Однако эта «примиренческая» позиция, если спроецировать ее обратно из лингвистической области на экзистенциальную в форме некоей дерридеанской идеологии, смешивается с другими версиями, превращаясь в своего рода этику темпоральности, которую лучше всего представить в старых сартровских категориях (пусть даже сартровское наследие такого мышления было затемнено, если не сказать сокрыто, пафосным разрывом между только-только формирующимся структурализмом и сартровской феноменологией). Например, в «Бытии и ничто» «присутствие» или примирение между субъектом и объектом выписывается как неизбежное, но неосуществимое стремление («бытия-для-себя» или сознания) включить в себя стабильную полноту «бытия-в-себе» вещей: сознание, прежде всего, задается именно этим стремлением поглотить «бытие», не становясь на самом деле попросту вещью, или, другими словами, не умирая. Вся человеческая темпоральность движима этим миражом полноты субъектно-объектного примирения, которое манит нас, но остается недоступным. Преимущество феноменологической терминологии Сартра в том, что эта драма выходит далеко за пределы чистой эпистемологии или эстетики, показывая, что она в полной мере разыгрывается повсюду — в зазорах или микрологиях повседневной жизни, но также в величайших метафизических позициях и конфликтах. Например, само выпивание стакана воды в жажде разворачивает призрачную неизбежность полноты утоления жажды, которая затем уходит в прошлое, не достигая реализации.
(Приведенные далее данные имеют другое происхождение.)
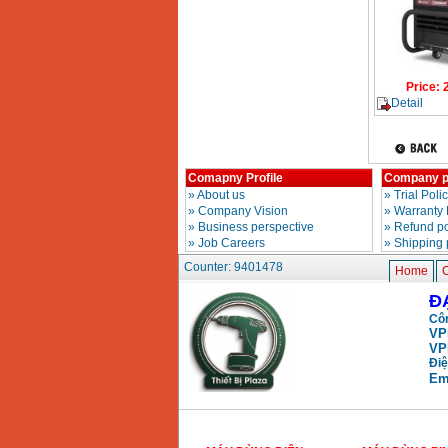
Price
:
Detail
Comapny Profile
Company p
»
About us
»
Trial Poli
»
Company Vision
»
Warranty 
»
Business perspective
»
Refund po
»
Job Careers
»
Shipping 
Counter: 9401478
Home
C
Đ
Côn
VP
VP
Điệ
Em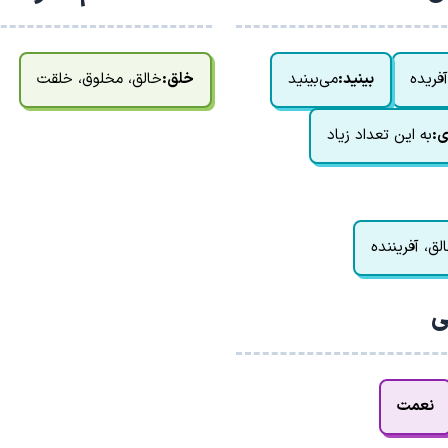
فریده
بینید:
می‌بینید
خلق:
خالق، مخلوق، خلقت
ی:
به این تعداد زیاد
لق، آفریننده
ی
نعمت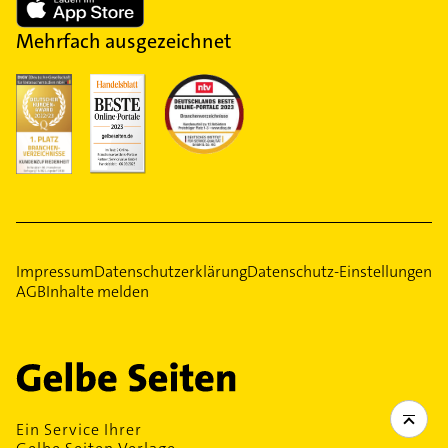
Mehrfach ausgezeichnet
Impressum
Datenschutzerklärung
Datenschutz-Einstellungen
AGB
Inhalte melden
Ein Service Ihrer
Этот мираж бытия, который правит также нашими амбициями и вкусами, нашей сексуальностью и нашим отношением к другим людям, нашим досугом и нашим трудом, подсказывает в таком случае диагноз и этику, которые можно легко перевести в их «текстуальный» или деконструктивный аналог, а именно в попытку вообразить способ жизни, который мог бы радикально уклониться от этих иллюзий, названных уже у Сартра метафизическими, то есть способ жизни во времени, способной обойтись без стремления стать «в-себе-для-себя» («что религии называют Богом»), причем даже на уровне микроструктуры мельчайших наших поступков и чувств. Этот этический идеал антитрансцендентального человеческого существования (который Сартр называет «аутентичностью» и который его собственные фрагментарные философские работы, созданные позднее, не смогли проработать в категориях чисто индивидуального существования) является, конечно, одним из самых убедительных постницшевских просвещенческих подходов, выявляющих наличие религии, метафизики и трансцендентности даже в предельно секулярных пространствах и событиях «просвещенного» — но лишь внешне — современного мира. Это намного ближе к дерридеанскому выслеживанию метафизики, чем к концепции Просвещения у Адорно. Последний, конечно, восхищается Сартром, но неизменно отказывается от индивидуальной фокусировки экзистенциального мышления и анализа, которая, по его мнению, неотделима от работ его великого политического и философского противника — Хайдеггера.
Но сегодня, говоря об этом вроде бы утопическом и неосуществимом представлении об «аутентичном» или «текстуализированном» существовании в условиях постмодернизма, стоит спросить, не было ли оно в каком-то смысле социально реализовано, и не является ли это как раз одной из тех трансформаций современной жизни и психического субъекта, что обозначаются термином «постмодерн». В этом случае критика метафизических теней и следов, сохраняющихся в модерне, парадоксальным образом превращается в копию самого этого постмодернистского триумфа над метафизическими пережитками модерна, когда призыв отвергнуть все иллюзии психической тождественности или центрированного субъекта, призыв к этическому идеалу правильной молекулярной «шизофренической» жизни и к безжалостному расставанию с миражом присутствия может оказаться описанием нашей сегодняшней жизни, а не ее подрывом или отказом от нее. Жизнь Адорно завершилась на пороге этого «нового мира», который он прозревал лишь частично, в роли пророка; однако его позиция касательно невозможности трансцендентности и метафизики все еще поучительна, если только ясно указать на то, что стенания по поводу забвения всех этих вещей не обязательно должны быть консервативными и ностальгическими — ведь в утрате метафизического и спекулятивного призвания философии он увидел не программу его восстановления в модусе «как если бы», но, скорее, высший исторический симптом технократизации современного общества.